O centro paulistano se tornou o retrato sem botox do governo Kassado. Quem quiser conferir, basta optar por um circuito turístico exemplar: do Terminal Barra Funda do Metrô, onde desembarcam os viajantes vindos do interior do Estado, à Praça da Sé pelo roteiro que inclui o Minhocão, a Avenida São João, o Largo do Arouche, a Praça da República, o Anhangabaú, a Praça do Patriarca e adjacências. Concluirá que, para se espantar ou derramar lágrimas de crocodilo, não será preciso ver o Ensaio sobre a cegueira nem ir à beira do Ganges e ao Porto Príncipe. Nesse trecho, tão perto de nós, há também desolação, deterioração e abandono suficientes às almas sensíveis da classe média.
A começar pelo espetáculo das populações em situação de rua, que segue continuamente sob o monstruoso Elevado, estendendo-se sem trégua pelas calçadas das ruas e praças citadas. Drogaditos, traficantes, mendigos, adultos e crianças, perambulam como zumbis ou dormem com chuva e sol pela região. Amontoam-se ao lado dos sacos de lixo não recolhidos, deles retiram restos de comida e espalham os demais detritos pelo entorno. Exalam o cheiro nauseabundo dos corpos socialmente apartados e dos outros resíduos descartados pelos humanos.
Sujos e tenebrosos são também os edifícios que os rodeiam e repelem. De nada adiantou retirar deles as feias e poluidas fachadas de propaganda: ficaram apenas nus com suas tatuagens deformantes, sinais leprosos de um protesto inconsciente. São o abrigo do lumpencapitalismo, do comércio de plásticos e bugigangas baratas que serve de sustento ao povo do pedaço.
Em que gaveta estão arquivados os projetos de revitalização do centro? Ou seria exatamente este o projeto: desvalorizar a área de acordo com os propósitos especulativos das empresas apaniguadas? Incompetência administrativa, simplesmente?

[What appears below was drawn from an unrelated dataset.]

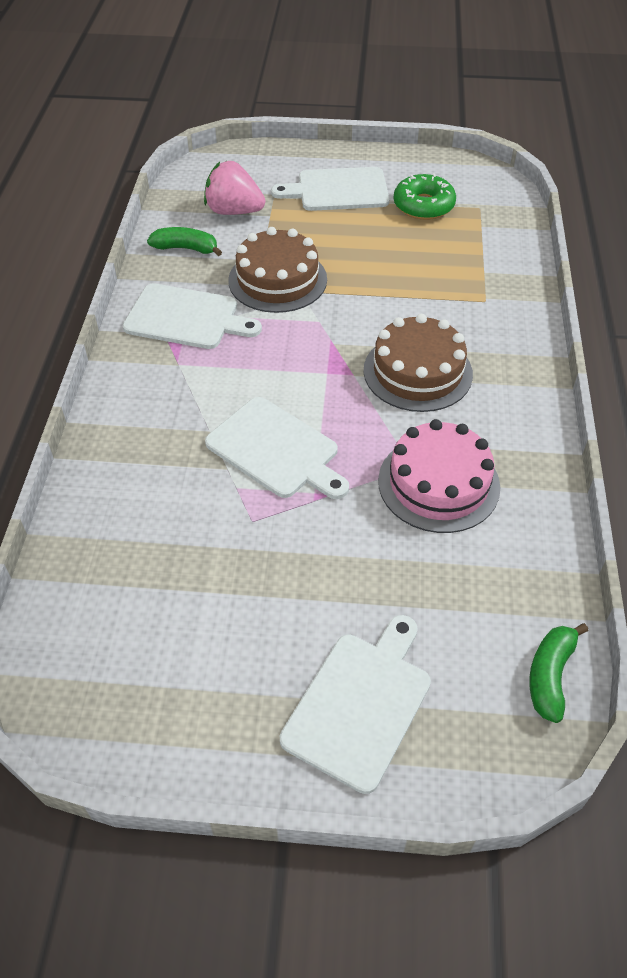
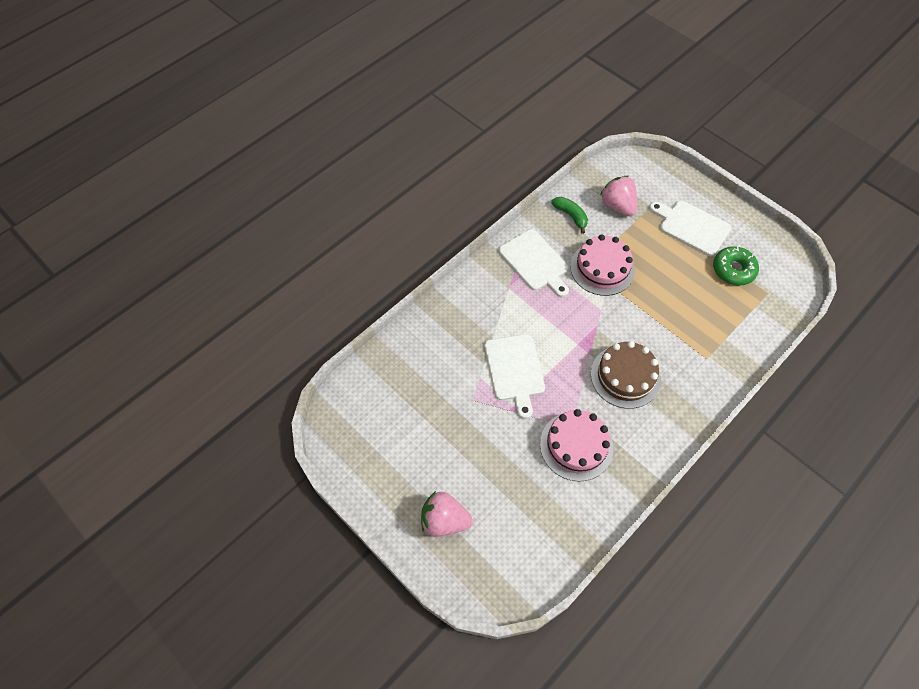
camera: 40 degrees right, 10 degrees up
brown cake [228,227,327,313] -> pink cake [570,234,635,296]
white cutting board [280,615,431,794] -> pink strawberry [421,491,473,537]
green banana [529,623,588,723] -> none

Inversão de prioridade, foco nos problemas da periferia, a crer na publicidade do prefeito? Não, este último argumento não cola, não coincide com o noticiário das catástrofes cotidianas nas grandes margens da cidade.
Mas há o Viva o Centro, dirão alguns. É certo, ele existe e bem-intencionado, sob a liderança de umas empresas de médio ou grande porte, que assumiram a responsabilidade de limpar e desinfectar algumas ilhas, como a zona bancária no triângulo central da paulicéia. Dali foram retirados o povo e o lixo malembalados, sem dúvida. Eu mesmo almoço por lá diariamente e nada tenho a reclamar desse oásis patrocinado, basicamente, pela iniciativa privada. Tenho dúvida, no entanto, se os subempresários das demais áreas terão fôlego semelhante para revitalizar suas redondezas.
O fato é que o prefeito Kassado, em prosseguimento às obras dos seus antecessores Pitta e Serra, deliberadamente ignora os problemas daquela parte que deveria ser o cartão de visitas da capital. O centro de São Paulo mereceria a mesma atenção que os europeus dedicam aos seus núcleos históricos, tão apreciados pelos turistas brasileiros. Mas desde o início da gestão demoníaca, diminuíram sensivelmente os investimentos públicos de cunho social, em constraste com o que sucedeu nos governos de Luisa Erundina e Marta Suplicy, prefeitas que colocaram em prática projetos urbanos inovadores - a exemplo da Oficina Boracéia, conforme vídeo abaixo. No lugar disso, ele se limitou a fechar albergues, a jogar mais gente no lixo e a culpar a população pelas calamidades sofridas.
Tal é a visão social da aliança partidária que pretende voltar ao centro do poder nacional. Esconjuro!